Phase stability enhancement in big power networks using renewable generation units controlled by SPC

High penetration of Renewable Generation Units (RGU), has led to that the interaction of this newfound participators in power network with conventional units be more critical challenges for network operators. Effect on the phase stability in emplacement as well as on neighbor generation units is one of this essential challenges. In this paper, a RGU controlled by Synchronous Power Controller (SPC) which behaves as a big Static Synchronous Generation (SSG-SPC) units, are presented as solution to cope with this challenge. Small signal modelling of a power network in presence of SSG-SPC unit is used to analysis this solution. After illustrating SPC dynamic capabilities, study on IEEE-14B test system based on modal analysis, time domain investigation and real time test confirms that a SSG-SPC not only has not damaging impact on phase stability and dynamic of network, but on the contrary can improve it. Moreover, by having at least two dynamic freedom degrees in SPC, the SSG-SPC can adapt itself for keeping this improvement effect.

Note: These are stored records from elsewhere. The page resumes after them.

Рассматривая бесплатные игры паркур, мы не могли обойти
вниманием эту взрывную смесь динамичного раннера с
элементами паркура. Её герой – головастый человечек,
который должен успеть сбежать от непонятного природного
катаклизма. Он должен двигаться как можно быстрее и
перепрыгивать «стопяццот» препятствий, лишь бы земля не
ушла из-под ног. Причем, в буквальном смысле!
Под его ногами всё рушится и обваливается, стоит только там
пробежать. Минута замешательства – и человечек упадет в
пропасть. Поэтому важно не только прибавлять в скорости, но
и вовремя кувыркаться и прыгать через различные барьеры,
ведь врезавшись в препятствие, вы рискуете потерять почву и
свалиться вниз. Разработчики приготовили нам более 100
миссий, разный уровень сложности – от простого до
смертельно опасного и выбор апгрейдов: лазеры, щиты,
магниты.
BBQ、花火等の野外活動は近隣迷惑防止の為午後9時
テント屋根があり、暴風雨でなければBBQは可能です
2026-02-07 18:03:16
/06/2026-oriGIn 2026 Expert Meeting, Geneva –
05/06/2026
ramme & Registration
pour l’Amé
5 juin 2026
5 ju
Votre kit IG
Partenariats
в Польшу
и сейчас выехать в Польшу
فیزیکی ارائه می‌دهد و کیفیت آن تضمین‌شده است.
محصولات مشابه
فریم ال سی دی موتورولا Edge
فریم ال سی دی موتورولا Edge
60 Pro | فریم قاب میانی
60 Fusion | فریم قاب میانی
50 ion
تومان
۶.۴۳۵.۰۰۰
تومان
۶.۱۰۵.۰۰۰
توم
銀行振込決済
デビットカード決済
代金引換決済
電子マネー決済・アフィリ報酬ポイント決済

Synchronous power controller merits for dynamic stability improvement in long line by renewables

Growing universal demand for greater use of renewable energy resources (RES) installed in dispersed location, has caused to more urgent need for long transmission systems to use these green sources. Small signal stability is one of vital challenges for transmission system operators in presence of big RES. In this paper, a Static Synchronous Generators based in Synchronous Power Controller (SSG-SPC) is presented and its capabilities for dynamic stability enhancement in a long AC transmission system is investigated. Dynamic modelling of a long line and then study in Uncompensated and Compensated cases by using time domain simulation and modal analysis, and then experimental test confirms that SSG-SPC can be effective in active damping of power oscillations and reducing small signal stability challenges.